The world’s wealth is advancing, who will be the first billionaire?

PUSH the wealth of billionaires in a few years it has jumped so impressively that the first billionaire on a global level, it could be crowned in just ten years.

The prediction comes from Oxfam, which in its latest report on global inequalitypublished on January 15, 2024, showed in numbers and estimates how big the difference is between the two richincreasingly wealthy and stilts – on the rise – is the alarm of our time.

As of 2020, the combined assets of the company will be 5 richest men in the world more than doubled to $869 billion, while 5 billion people became poorer, read more Inequality.

Oxfam’s report comes as globally relevant business, political and institutional elites gather at the annual meeting of the World Economic Forum (WEF) in Davos under the slogan “Rebuilding Trust”. The urgent and alarming topic of social and economic inequality becomes essential precisely in the context of an increasingly fragmented, depressed and tense world.

While the first billionaire in history is about to achieve its goal $1 trillion in assets, most of the world’s population risks disaster. The the gap between the rich and the poor it has never been so disturbing. Reasons in the Oxfam report.

Who will be the world’s first billionaire?
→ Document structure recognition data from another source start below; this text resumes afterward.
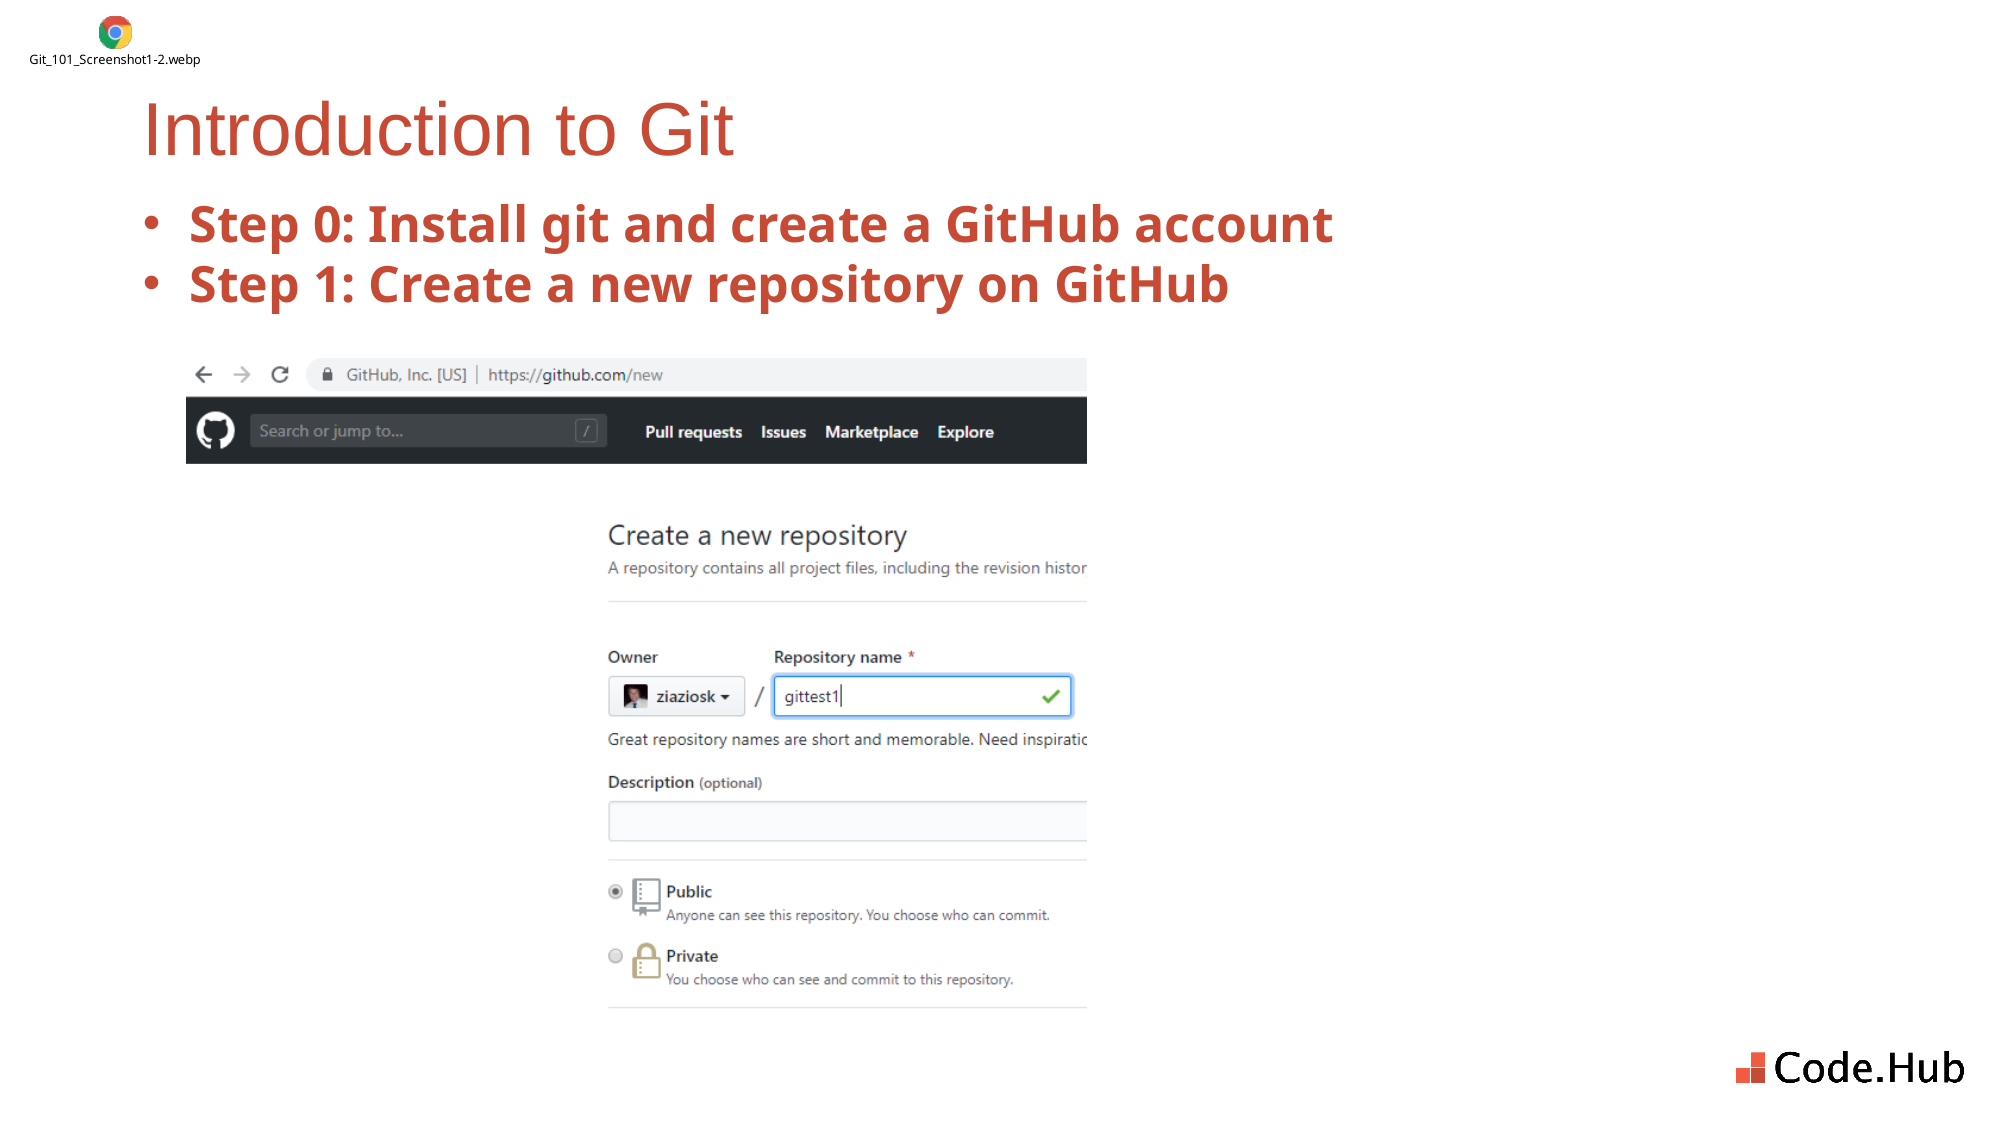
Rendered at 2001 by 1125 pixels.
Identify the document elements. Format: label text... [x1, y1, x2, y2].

text_box Step 0: Install git and create a GitHub account Step 1: Create a new repository on GitHub [128, 184, 1878, 545]
text_box Introduction to Git [128, 72, 1779, 178]
picture [1728, 1038, 1971, 1095]
picture [185, 358, 1087, 1020]
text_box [15, 15, 215, 73]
Elon Musk, Bernard Arnault, Jeff Bezos, Larry Ellison and Warren Buffett are the 5 richest men in the world (according to the Forbes ranking) and among them the world’s first billionaire in a span of just 10 years.

That’s what Oxfam said in its latest report on inequality. Five men are worth (by net worth) a total of $869 billion after growing their wealth at a rate $14 million an hour in the last four years.

Global billionaires are today wealthier than $3.3 trillion than they were in 2020, while the billionaire heads 7 of the world’s 10 biggest companies, the London-based charity said.

Oxfam added that if each of the five richest men spent a million dollars a day, it would take 476 years to exhaust their combined wealth. Numbers and hypotheses that offer a less than reassuring picture of global society.

The numbers are the most relevant findings of the report, in which you can read a growing inequalitysynonym for tension and imbalance:

  • L’The richest 1% in the world own 43% of total financial assets;
  • the richest 1% of the world emits the same amount of pollution as the poorest two-thirds of humanity;
  • It reached 148 large companies profits of 1800 trillion dollars52% higher than the 3-year average;
  • only 0.4% of over 1,600 of the world’s largest and most influential companies have committed to paying their employees decent salary;
  • Globally, men own $105 trillion more in wealth than women
These 5 families are the richest in the world in 2023

“We are witnessing the beginning of a decade of division, with billions of people bearing the economic shock waves of pandemics, inflation and war, while the fortunes of billionaires grow. This inequality is not accidental; the billionaire class ensures that corporations provide them with more wealth at the expense of everyone else.”Oxfam International Interim Executive Director Amitabh Behar pointed out.

Evidence of such alarm is the calculation that if current trends continue, the world will have his first billionaire in ten years, but poverty will not be eradicated for another 229 years. The risk of increasingly significant inequality is real. The consequences can be dramatic, fueling frustration, instability, social and political unrest.